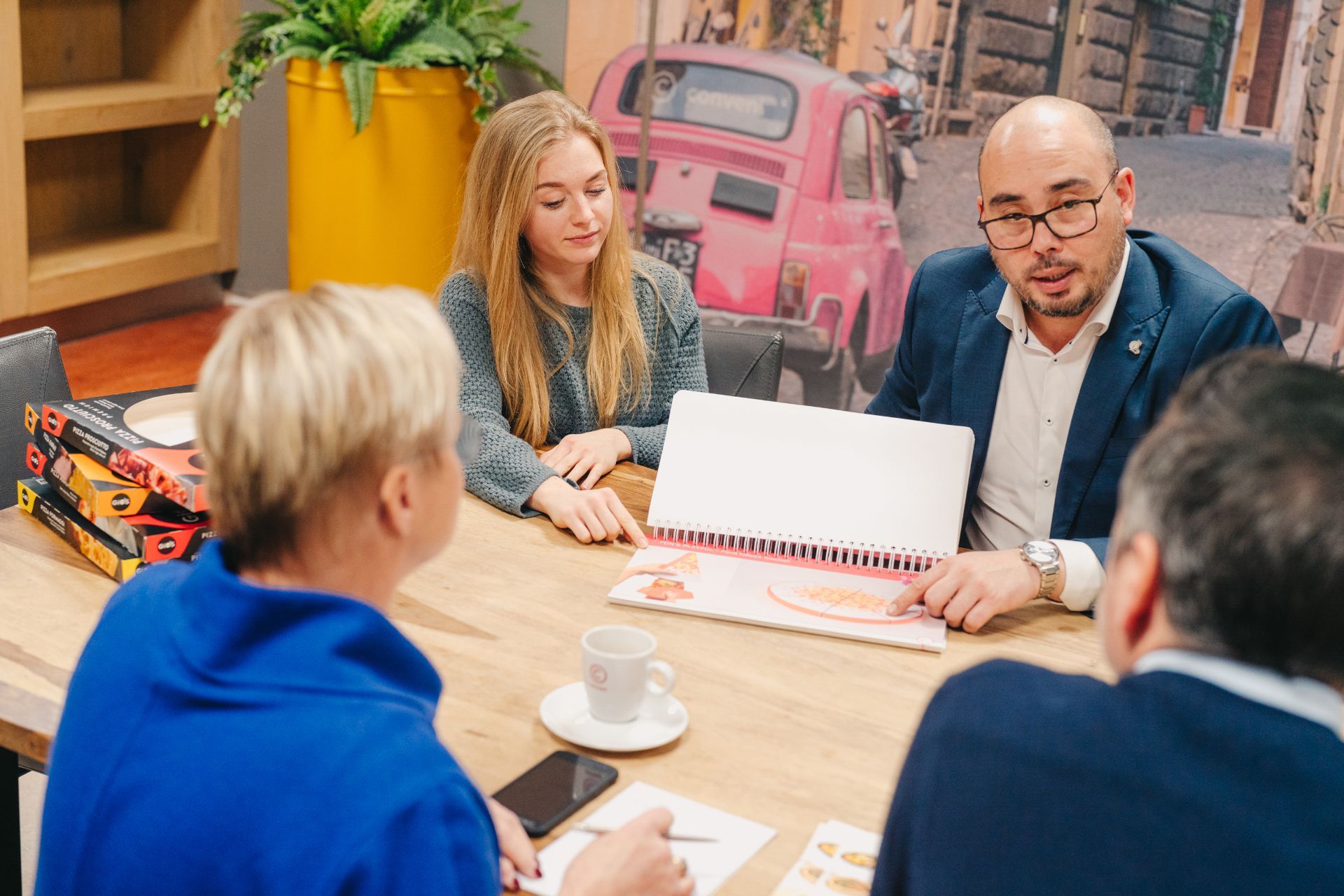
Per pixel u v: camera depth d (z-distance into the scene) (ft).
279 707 2.42
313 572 2.56
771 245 13.53
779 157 13.25
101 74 15.98
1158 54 11.61
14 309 13.80
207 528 4.58
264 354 2.44
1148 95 11.80
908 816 2.36
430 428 2.54
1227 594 2.02
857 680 4.16
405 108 13.35
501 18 13.67
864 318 13.37
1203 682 2.07
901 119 12.67
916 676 4.21
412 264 14.06
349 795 2.32
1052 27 11.90
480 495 5.55
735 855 3.19
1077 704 2.19
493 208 6.38
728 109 13.35
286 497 2.45
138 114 14.94
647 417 6.93
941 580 4.64
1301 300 11.59
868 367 13.50
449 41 13.29
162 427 4.90
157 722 2.50
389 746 2.39
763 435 5.20
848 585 4.83
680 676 4.10
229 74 14.51
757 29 12.98
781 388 13.92
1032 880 2.10
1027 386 5.93
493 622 4.41
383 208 13.80
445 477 2.64
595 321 6.64
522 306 6.47
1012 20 12.01
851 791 3.52
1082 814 2.07
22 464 5.75
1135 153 12.08
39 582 4.49
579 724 3.72
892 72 12.57
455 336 6.48
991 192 5.38
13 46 13.12
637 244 14.16
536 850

====

▶ **Activity**
Copy only the part of the records that runs from the first line to the line with "412 264 14.06", ends included, leaving pictures out.

▶ **Task output**
Per pixel u v: camera depth d (z-distance into the scene) (ft).
279 707 2.42
313 572 2.56
771 245 13.53
779 157 13.25
101 74 15.98
1158 54 11.61
14 309 13.80
207 528 4.58
264 354 2.44
1148 95 11.80
908 816 2.36
430 428 2.54
1227 594 2.02
857 680 4.16
405 108 13.35
501 18 13.67
864 318 13.37
1203 682 2.07
901 119 12.67
916 676 4.21
412 264 14.06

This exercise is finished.